What has your relationship been like with yourself?
With so many ways to connect with the world, solitude has often taken a back seat to other priorities. In a world where it feels like we have spent more time by ourselves this last year than ever before, why would we talk about solitude now? When you hear the word solitude, what comes to mind? According to Kethledge and Irwin (2017), "solitude involves the freedom from inputs from other minds; in other words, being alone with your thoughts." Although we have spent less time with groups and in the presence of other people, it is quite possible we have spent more time trying to ease our lack of connection as we have raced from news story to news story or social media post to social media post to fill the void. Solitude doesn't have to be a bad thing. It can actually be helpful for us to take a break and tune into ourselves. Humans are not designed to be consistently stimulated with input from technology. And not prioritizing solitude can rob you of your relationship with yourself and the development of your perspective on life.

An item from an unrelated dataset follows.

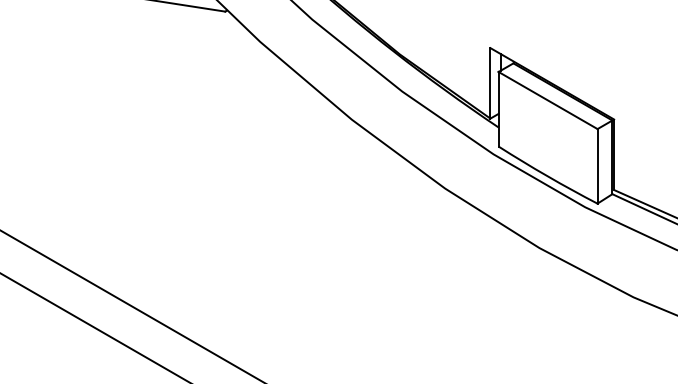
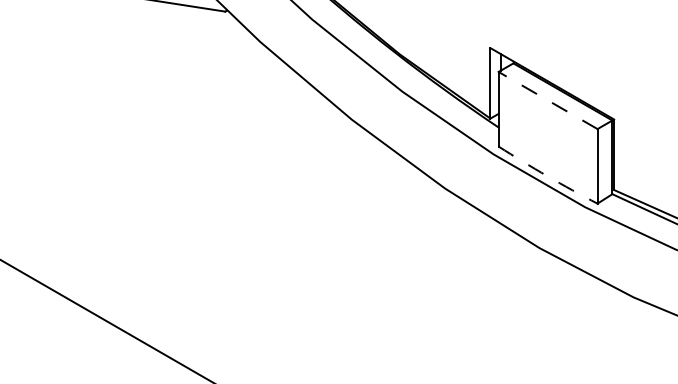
line at (547, 100): solid -> dashed
arc at (547, 176): solid -> dashed
line at (131, 305): present -> none
line at (94, 327) position: (94, 327) -> (106, 320)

"Solitude involves the freedom from inputs from other minds; in other words, being alone with your thoughts." - Kethledge and Irwin (2017)
Solitude, spending time alone with yourself, can position you to reflect on your thoughts and feelings to develop understanding and insight into who you are. And developing a sense of who you are can help you build your relationship with yourself and grow your understanding of how you relate to others and help you recognize what you bring to a relationship. Finding time to practice solitude can seem like a daunting task, and many young adults and leaders may be unsure where to start. One way to practice solitude could be scheduling time for yourself into your calendar. Another way could be waking up or going to sleep 30 minutes earlier or later to create space for solitude. Spending time tuning into your inner thoughts and feelings is also something you could incorporate as you are waiting for something to finish cooking in the oven, as you are waiting for your technology to log into work, or as you are getting ready in the morning.
Every time we practice solitude, we are actively kindling our relationship with ourselves and cultivating our perspective and ability to relate to the world and others. As the year 2021 is rolling in, what kind of relationship do you want with technology and yourself? And what boundaries need to be put in place to prioritize this goal? The changes you make with your time spent in solitude don't have to be big, and the small changes you make can make a big difference.